• READING PASSAGE:
-- Opening Marker --
Russo hand-picked Oscar winner Soderbegh ("Traffic") to splice home movies, film clips, and footage of her husband's shows into a cosmic, 90-minute parting shot. The director and Gray had prevously collaborated on "Gray's Anatomy" (1996).

The film, which debuted at Sundance last year, is a family affair, Russo said proudly. Forrest Gray, 18, the eldest of her two sons with Gray, composed the instrumental movie for the closing credits.

Several clips were recorded at the old Goodman Theatre, one of the first prominent venues to book Gray in the early 1980s.

Within a few years, the irreverent storyteller -- who performed seated at a table, with a glass of water and a notebook -- was bumped from the 150-seat studio theater to the 700-seat main stage to accommodate crowds. He last appeared at the Goodman in the upbeat "Morning, Noon and Night" (1999).

Longtime friend Roche Schulfer, recalling Gray's personal warmth, curiosity, and charisma, credited him for paving the way for John Leguizamo and David Sedaris.

"Does he get the credit that he should get? Maybe not," the Goodman's executive director said.

Yet he's seen many one-person shows in the last two decades "and very few come even close to the experience of spending 90 minutes with Spalding Gray in a room," he said.
-- Closing Marker --
• WORK INSTRUCTION A: Edit the Spalding Gray passage from "The film, which" through "the early 1980s.", replacing "Sundance" with "the Sundance Film Festival".

• Transcribed page rows:
-- Opening Marker --
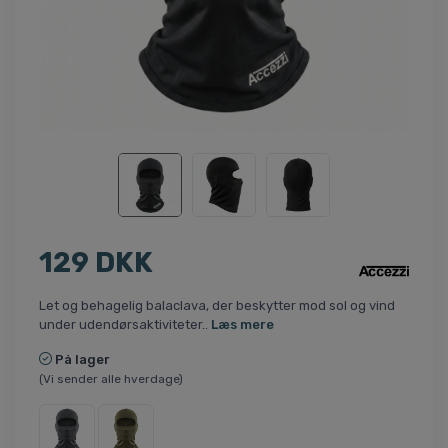
129 DKK
Let og behagelig balaclava, der beskytter mod sol og vind
under udendørsaktiviteter..
Læs mere
På lager
(Vi sender alle hverdage)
-- Closing Marker --
• WORK INSTRUCTION B: Express the transcribed page rows as a JSON list of strings, one string per line, with blank lines omitted and the pictures left out.

• EXERCISE OUTPUT A:
The film, which debuted at the Sundance Film Festival last year, is a family affair, Russo said proudly. Forrest Gray, 18, the eldest of her two sons with Gray, composed the instrumental movie for the closing credits.

Several clips were recorded at the old Goodman Theatre, one of the first prominent venues to book Gray in the early 1980s.

• EXERCISE OUTPUT B:
[
  "129 DKK",
  "Let og behagelig balaclava, der beskytter mod sol og vind",
  "under udendørsaktiviteter..",
  "Læs mere",
  "På lager",
  "(Vi sender alle hverdage)"
]